Last updated May 25, 2019

What Is Bloom Filter And How Useful It Is For Data Science

Share

Published on May 25, 2019

by Ram Sagar

Bloom filter, an ingenious data structure invented 50 years ago by Howard Bloom to test whether a certain elements belongs to a certain set.

There are many applications of bloom filters such as detecting malicious URLs on browsers, wallet synchronisation for cryptocurrencies, reducing datacenter workloads, recommendation system.

Knowledge of hash function prior to knowing Bloom Filter would be of great use here. But, in short, hash functions can be thought of as code given to each data item. The data item can be anything. It can be a string saying Hello World and there will be a corresponding code. This code is used as an index to share the information in a secure way and to retrieve information from memory core. This code tells the computer what to look for and where to.

Bloom filters have a number of hash functions, which are used to set bits in the bit array. The bit positions are determined by the hash functions.

As stated earlier, bloom filter was invented to check whether a set contains certain elements.

When a question is asked to check whether certain data item exists, then the hashed index or code(unique ID) corresponding to that item is checked. If the filter contains all the parts of the code with that of item then it can be concluded that the data item exists.

There can be false positives from time to time, and if you don’t need to remove items, it’s a great choice. A Bloom filter has constant time complexity for both adding items and asking whether they are present, and it requires very little space relative to the size of the items needed to store and check. It gets these properties in large part because it is based on hash functions.

Bloom Filter For Recommendation System

The use of machine learning for recommending movies based on user’s history and techniques like collaborative filtering has been widely documented and companies like Netflix and Amazon employ them on a large scale. In the case of Medium, one of the widely popular publishing platforms which has more than 30 million users every month.

For Medium, a simple method for suggesting a story might be “because you follow the author.” A more complex one might be collaborative filtering, which can be described as “people who recommended lots of the stories that you recommended also recommended this story”.

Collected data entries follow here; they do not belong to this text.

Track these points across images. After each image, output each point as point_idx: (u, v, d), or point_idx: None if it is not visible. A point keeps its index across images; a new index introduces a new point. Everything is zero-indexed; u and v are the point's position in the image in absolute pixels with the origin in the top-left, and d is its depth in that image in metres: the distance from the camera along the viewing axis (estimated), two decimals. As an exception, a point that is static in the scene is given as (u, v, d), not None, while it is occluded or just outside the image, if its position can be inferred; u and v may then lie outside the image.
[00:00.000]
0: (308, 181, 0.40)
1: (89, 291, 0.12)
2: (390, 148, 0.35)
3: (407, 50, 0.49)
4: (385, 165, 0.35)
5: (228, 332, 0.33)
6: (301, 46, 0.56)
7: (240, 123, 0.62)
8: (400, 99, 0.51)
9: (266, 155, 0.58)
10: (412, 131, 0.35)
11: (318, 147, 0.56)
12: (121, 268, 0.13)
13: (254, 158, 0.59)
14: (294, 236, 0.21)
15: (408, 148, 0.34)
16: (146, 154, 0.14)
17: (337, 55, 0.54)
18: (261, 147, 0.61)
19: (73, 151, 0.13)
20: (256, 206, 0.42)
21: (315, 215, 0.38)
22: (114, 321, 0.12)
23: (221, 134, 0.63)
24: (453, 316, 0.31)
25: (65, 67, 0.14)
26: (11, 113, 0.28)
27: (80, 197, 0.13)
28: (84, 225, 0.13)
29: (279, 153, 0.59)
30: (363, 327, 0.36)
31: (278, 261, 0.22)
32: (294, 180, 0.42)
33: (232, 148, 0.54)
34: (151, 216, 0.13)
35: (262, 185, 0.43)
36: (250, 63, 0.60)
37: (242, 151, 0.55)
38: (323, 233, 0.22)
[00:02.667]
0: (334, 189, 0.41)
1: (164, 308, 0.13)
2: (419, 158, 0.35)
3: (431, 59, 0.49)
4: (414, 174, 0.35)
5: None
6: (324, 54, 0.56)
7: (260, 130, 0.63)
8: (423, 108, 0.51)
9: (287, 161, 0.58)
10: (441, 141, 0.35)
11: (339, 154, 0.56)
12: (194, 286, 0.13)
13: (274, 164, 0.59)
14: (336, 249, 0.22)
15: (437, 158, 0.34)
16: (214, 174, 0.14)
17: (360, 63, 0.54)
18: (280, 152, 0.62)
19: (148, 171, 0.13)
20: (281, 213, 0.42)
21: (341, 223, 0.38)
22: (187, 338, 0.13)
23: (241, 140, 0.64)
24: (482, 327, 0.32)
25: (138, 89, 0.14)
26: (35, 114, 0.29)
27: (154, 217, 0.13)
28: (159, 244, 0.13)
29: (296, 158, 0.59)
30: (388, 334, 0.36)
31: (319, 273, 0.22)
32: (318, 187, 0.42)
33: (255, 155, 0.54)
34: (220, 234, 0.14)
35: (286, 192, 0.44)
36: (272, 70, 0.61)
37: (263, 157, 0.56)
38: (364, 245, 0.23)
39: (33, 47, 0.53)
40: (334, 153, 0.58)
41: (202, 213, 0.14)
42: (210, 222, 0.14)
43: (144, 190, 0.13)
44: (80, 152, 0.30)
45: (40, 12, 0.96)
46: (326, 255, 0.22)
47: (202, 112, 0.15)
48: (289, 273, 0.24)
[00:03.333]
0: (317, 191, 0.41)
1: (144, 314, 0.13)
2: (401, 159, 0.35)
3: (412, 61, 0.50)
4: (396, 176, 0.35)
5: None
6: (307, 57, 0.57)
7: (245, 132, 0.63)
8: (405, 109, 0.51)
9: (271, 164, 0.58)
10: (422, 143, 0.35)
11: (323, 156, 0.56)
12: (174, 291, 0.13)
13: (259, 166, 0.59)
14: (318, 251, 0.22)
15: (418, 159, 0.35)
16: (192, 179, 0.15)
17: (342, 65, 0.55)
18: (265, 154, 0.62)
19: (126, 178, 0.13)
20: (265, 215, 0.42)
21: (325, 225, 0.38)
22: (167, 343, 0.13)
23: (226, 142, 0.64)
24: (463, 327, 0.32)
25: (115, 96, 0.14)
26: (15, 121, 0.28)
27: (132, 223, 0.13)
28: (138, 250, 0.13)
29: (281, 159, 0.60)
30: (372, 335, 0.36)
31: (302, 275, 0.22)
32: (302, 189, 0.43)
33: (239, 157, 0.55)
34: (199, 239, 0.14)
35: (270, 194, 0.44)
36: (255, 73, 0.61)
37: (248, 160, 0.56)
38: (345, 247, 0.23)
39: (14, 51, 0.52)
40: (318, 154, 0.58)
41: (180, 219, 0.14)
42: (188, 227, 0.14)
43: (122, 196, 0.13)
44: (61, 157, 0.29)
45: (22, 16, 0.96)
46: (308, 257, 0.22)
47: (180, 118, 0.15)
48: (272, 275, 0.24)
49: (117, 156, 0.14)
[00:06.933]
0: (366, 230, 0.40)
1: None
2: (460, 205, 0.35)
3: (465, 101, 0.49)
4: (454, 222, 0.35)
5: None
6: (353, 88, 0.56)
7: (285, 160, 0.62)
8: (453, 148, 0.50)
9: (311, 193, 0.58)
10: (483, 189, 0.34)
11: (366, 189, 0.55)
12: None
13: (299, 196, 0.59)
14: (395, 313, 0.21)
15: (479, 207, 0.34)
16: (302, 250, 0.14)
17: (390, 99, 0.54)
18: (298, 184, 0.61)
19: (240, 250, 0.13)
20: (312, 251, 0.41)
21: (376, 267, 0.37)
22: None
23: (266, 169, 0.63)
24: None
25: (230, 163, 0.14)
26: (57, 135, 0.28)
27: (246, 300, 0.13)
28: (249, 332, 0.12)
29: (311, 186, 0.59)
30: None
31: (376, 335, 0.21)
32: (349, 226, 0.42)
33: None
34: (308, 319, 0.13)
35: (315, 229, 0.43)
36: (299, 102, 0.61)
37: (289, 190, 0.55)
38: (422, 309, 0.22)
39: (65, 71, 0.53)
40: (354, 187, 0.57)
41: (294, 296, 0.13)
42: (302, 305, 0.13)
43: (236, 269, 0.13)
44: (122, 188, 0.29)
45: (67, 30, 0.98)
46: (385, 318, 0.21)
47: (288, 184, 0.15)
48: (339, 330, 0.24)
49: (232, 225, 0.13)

Medium has thousands of blog posts and each of these has an ID and is stored in a database table, but the table is so big, and accessed so frequently, that it can’t fit on one machine. The database takes the ID, hashes it to a unique value, and uses that to jump straight to the record location like we discussed earlier.

So, when a certain story is recommended to a user, the algorithm needs to be sure whether it has been suggested before or had already been read. read story is stored as a data item along with many other data and it is inefficient to call all these to verify quick actions. This is where Bloom filter comes into play. It is a mechanism that is particularly good at answering the question “has this been seen before?”.